• ENTRIES
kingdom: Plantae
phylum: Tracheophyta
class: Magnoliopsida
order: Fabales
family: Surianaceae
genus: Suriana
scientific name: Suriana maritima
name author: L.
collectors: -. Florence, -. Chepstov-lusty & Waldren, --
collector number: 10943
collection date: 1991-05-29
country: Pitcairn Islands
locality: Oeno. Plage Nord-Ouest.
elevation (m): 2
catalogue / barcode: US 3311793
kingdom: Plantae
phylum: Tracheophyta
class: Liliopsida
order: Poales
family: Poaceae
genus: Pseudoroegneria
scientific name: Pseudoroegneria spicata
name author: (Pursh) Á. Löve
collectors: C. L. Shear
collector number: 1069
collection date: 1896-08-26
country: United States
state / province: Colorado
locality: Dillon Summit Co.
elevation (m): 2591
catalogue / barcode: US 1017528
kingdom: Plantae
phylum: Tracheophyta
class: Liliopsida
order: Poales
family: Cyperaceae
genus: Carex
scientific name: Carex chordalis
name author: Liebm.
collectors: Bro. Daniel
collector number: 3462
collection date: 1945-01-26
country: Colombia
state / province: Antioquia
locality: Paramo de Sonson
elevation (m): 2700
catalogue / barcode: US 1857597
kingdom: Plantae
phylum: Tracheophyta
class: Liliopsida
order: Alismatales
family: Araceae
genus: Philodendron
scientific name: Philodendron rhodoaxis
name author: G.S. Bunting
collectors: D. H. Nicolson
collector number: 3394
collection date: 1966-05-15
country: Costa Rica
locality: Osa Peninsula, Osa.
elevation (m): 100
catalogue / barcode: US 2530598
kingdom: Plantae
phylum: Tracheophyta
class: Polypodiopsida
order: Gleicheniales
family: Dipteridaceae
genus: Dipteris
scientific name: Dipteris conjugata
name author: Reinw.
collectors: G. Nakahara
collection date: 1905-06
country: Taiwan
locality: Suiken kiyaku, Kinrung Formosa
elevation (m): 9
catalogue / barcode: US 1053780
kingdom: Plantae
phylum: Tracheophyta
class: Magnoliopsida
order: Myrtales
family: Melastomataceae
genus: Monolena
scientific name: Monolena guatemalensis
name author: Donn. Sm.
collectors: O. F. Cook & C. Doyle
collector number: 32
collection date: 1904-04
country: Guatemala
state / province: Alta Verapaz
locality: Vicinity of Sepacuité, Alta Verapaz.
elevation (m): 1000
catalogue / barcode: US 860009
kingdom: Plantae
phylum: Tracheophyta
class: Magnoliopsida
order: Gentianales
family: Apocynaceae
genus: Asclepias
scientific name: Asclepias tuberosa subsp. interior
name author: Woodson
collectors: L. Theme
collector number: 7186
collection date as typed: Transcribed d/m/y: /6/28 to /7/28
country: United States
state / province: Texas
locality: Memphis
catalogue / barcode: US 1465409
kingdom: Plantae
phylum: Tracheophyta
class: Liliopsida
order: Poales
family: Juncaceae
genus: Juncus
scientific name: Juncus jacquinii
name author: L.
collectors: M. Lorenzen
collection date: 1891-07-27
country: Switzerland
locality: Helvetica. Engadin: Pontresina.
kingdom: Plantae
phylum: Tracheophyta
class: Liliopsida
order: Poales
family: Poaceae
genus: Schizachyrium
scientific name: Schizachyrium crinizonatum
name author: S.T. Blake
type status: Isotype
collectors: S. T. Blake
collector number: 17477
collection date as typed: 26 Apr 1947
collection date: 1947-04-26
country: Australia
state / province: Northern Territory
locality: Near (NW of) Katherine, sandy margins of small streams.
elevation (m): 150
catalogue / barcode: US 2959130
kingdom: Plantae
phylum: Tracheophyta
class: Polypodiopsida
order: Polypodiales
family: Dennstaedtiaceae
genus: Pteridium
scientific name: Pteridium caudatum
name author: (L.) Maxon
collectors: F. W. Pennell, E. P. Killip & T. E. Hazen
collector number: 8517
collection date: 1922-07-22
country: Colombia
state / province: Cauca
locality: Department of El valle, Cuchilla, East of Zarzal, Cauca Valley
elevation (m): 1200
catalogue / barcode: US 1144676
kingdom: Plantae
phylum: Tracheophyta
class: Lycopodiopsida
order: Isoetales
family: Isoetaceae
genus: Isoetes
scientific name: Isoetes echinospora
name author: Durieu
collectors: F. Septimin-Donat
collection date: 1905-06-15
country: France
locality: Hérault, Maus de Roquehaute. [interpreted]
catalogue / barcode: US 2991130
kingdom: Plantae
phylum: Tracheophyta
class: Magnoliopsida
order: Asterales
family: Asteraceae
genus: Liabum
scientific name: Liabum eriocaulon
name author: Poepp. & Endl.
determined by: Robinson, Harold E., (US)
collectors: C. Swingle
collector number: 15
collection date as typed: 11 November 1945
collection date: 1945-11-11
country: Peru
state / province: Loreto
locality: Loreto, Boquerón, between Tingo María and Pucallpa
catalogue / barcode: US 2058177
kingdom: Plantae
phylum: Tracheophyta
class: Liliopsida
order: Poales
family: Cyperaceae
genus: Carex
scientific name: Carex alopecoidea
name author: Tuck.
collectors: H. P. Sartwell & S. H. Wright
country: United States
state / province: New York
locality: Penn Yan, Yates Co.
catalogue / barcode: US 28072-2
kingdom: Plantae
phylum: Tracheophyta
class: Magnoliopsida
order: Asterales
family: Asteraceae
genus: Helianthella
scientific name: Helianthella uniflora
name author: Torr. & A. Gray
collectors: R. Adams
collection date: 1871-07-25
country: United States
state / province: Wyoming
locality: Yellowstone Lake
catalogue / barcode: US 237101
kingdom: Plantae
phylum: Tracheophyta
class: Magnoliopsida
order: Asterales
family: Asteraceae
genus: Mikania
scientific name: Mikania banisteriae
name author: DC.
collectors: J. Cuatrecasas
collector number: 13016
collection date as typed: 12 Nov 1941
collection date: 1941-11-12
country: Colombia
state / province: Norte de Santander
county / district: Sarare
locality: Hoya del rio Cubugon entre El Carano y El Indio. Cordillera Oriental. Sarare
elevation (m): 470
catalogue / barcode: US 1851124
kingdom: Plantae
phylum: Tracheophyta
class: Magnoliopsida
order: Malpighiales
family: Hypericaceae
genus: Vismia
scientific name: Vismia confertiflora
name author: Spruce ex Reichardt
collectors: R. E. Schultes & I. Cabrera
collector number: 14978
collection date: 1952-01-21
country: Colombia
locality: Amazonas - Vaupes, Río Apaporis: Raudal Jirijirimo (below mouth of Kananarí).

• AIM OF THE TASK
Repeat every line of the records above word for word, with no changes.

• COMPLETE OUTPUT
kingdom: Plantae
phylum: Tracheophyta
class: Magnoliopsida
order: Fabales
family: Surianaceae
genus: Suriana
scientific name: Suriana maritima
name author: L.
collectors: -. Florence, -. Chepstov-lusty & Waldren, --
collector number: 10943
collection date: 1991-05-29
country: Pitcairn Islands
locality: Oeno. Plage Nord-Ouest.
elevation (m): 2
catalogue / barcode: US 3311793
kingdom: Plantae
phylum: Tracheophyta
class: Liliopsida
order: Poales
family: Poaceae
genus: Pseudoroegneria
scientific name: Pseudoroegneria spicata
name author: (Pursh) Á. Löve
collectors: C. L. Shear
collector number: 1069
collection date: 1896-08-26
country: United States
state / province: Colorado
locality: Dillon Summit Co.
elevation (m): 2591
catalogue / barcode: US 1017528
kingdom: Plantae
phylum: Tracheophyta
class: Liliopsida
order: Poales
family: Cyperaceae
genus: Carex
scientific name: Carex chordalis
name author: Liebm.
collectors: Bro. Daniel
collector number: 3462
collection date: 1945-01-26
country: Colombia
state / province: Antioquia
locality: Paramo de Sonson
elevation (m): 2700
catalogue / barcode: US 1857597
kingdom: Plantae
phylum: Tracheophyta
class: Liliopsida
order: Alismatales
family: Araceae
genus: Philodendron
scientific name: Philodendron rhodoaxis
name author: G.S. Bunting
collectors: D. H. Nicolson
collector number: 3394
collection date: 1966-05-15
country: Costa Rica
locality: Osa Peninsula, Osa.
elevation (m): 100
catalogue / barcode: US 2530598
kingdom: Plantae
phylum: Tracheophyta
class: Polypodiopsida
order: Gleicheniales
family: Dipteridaceae
genus: Dipteris
scientific name: Dipteris conjugata
name author: Reinw.
collectors: G. Nakahara
collection date: 1905-06
country: Taiwan
locality: Suiken kiyaku, Kinrung Formosa
elevation (m): 9
catalogue / barcode: US 1053780
kingdom: Plantae
phylum: Tracheophyta
class: Magnoliopsida
order: Myrtales
family: Melastomataceae
genus: Monolena
scientific name: Monolena guatemalensis
name author: Donn. Sm.
collectors: O. F. Cook & C. Doyle
collector number: 32
collection date: 1904-04
country: Guatemala
state / province: Alta Verapaz
locality: Vicinity of Sepacuité, Alta Verapaz.
elevation (m): 1000
catalogue / barcode: US 860009
kingdom: Plantae
phylum: Tracheophyta
class: Magnoliopsida
order: Gentianales
family: Apocynaceae
genus: Asclepias
scientific name: Asclepias tuberosa subsp. interior
name author: Woodson
collectors: L. Theme
collector number: 7186
collection date as typed: Transcribed d/m/y: /6/28 to /7/28
country: United States
state / province: Texas
locality: Memphis
catalogue / barcode: US 1465409
kingdom: Plantae
phylum: Tracheophyta
class: Liliopsida
order: Poales
family: Juncaceae
genus: Juncus
scientific name: Juncus jacquinii
name author: L.
collectors: M. Lorenzen
collection date: 1891-07-27
country: Switzerland
locality: Helvetica. Engadin: Pontresina.
kingdom: Plantae
phylum: Tracheophyta
class: Liliopsida
order: Poales
family: Poaceae
genus: Schizachyrium
scientific name: Schizachyrium crinizonatum
name author: S.T. Blake
type status: Isotype
collectors: S. T. Blake
collector number: 17477
collection date as typed: 26 Apr 1947
collection date: 1947-04-26
country: Australia
state / province: Northern Territory
locality: Near (NW of) Katherine, sandy margins of small streams.
elevation (m): 150
catalogue / barcode: US 2959130
kingdom: Plantae
phylum: Tracheophyta
class: Polypodiopsida
order: Polypodiales
family: Dennstaedtiaceae
genus: Pteridium
scientific name: Pteridium caudatum
name author: (L.) Maxon
collectors: F. W. Pennell, E. P. Killip & T. E. Hazen
collector number: 8517
collection date: 1922-07-22
country: Colombia
state / province: Cauca
locality: Department of El valle, Cuchilla, East of Zarzal, Cauca Valley
elevation (m): 1200
catalogue / barcode: US 1144676
kingdom: Plantae
phylum: Tracheophyta
class: Lycopodiopsida
order: Isoetales
family: Isoetaceae
genus: Isoetes
scientific name: Isoetes echinospora
name author: Durieu
collectors: F. Septimin-Donat
collection date: 1905-06-15
country: France
locality: Hérault, Maus de Roquehaute. [interpreted]
catalogue / barcode: US 2991130
kingdom: Plantae
phylum: Tracheophyta
class: Magnoliopsida
order: Asterales
family: Asteraceae
genus: Liabum
scientific name: Liabum eriocaulon
name author: Poepp. & Endl.
determined by: Robinson, Harold E., (US)
collectors: C. Swingle
collector number: 15
collection date as typed: 11 November 1945
collection date: 1945-11-11
country: Peru
state / province: Loreto
locality: Loreto, Boquerón, between Tingo María and Pucallpa
catalogue / barcode: US 2058177
kingdom: Plantae
phylum: Tracheophyta
class: Liliopsida
order: Poales
family: Cyperaceae
genus: Carex
scientific name: Carex alopecoidea
name author: Tuck.
collectors: H. P. Sartwell & S. H. Wright
country: United States
state / province: New York
locality: Penn Yan, Yates Co.
catalogue / barcode: US 28072-2
kingdom: Plantae
phylum: Tracheophyta
class: Magnoliopsida
order: Asterales
family: Asteraceae
genus: Helianthella
scientific name: Helianthella uniflora
name author: Torr. & A. Gray
collectors: R. Adams
collection date: 1871-07-25
country: United States
state / province: Wyoming
locality: Yellowstone Lake
catalogue / barcode: US 237101
kingdom: Plantae
phylum: Tracheophyta
class: Magnoliopsida
order: Asterales
family: Asteraceae
genus: Mikania
scientific name: Mikania banisteriae
name author: DC.
collectors: J. Cuatrecasas
collector number: 13016
collection date as typed: 12 Nov 1941
collection date: 1941-11-12
country: Colombia
state / province: Norte de Santander
county / district: Sarare
locality: Hoya del rio Cubugon entre El Carano y El Indio. Cordillera Oriental. Sarare
elevation (m): 470
catalogue / barcode: US 1851124
kingdom: Plantae
phylum: Tracheophyta
class: Magnoliopsida
order: Malpighiales
family: Hypericaceae
genus: Vismia
scientific name: Vismia confertiflora
name author: Spruce ex Reichardt
collectors: R. E. Schultes & I. Cabrera
collector number: 14978
collection date: 1952-01-21
country: Colombia
locality: Amazonas - Vaupes, Río Apaporis: Raudal Jirijirimo (below mouth of Kananarí).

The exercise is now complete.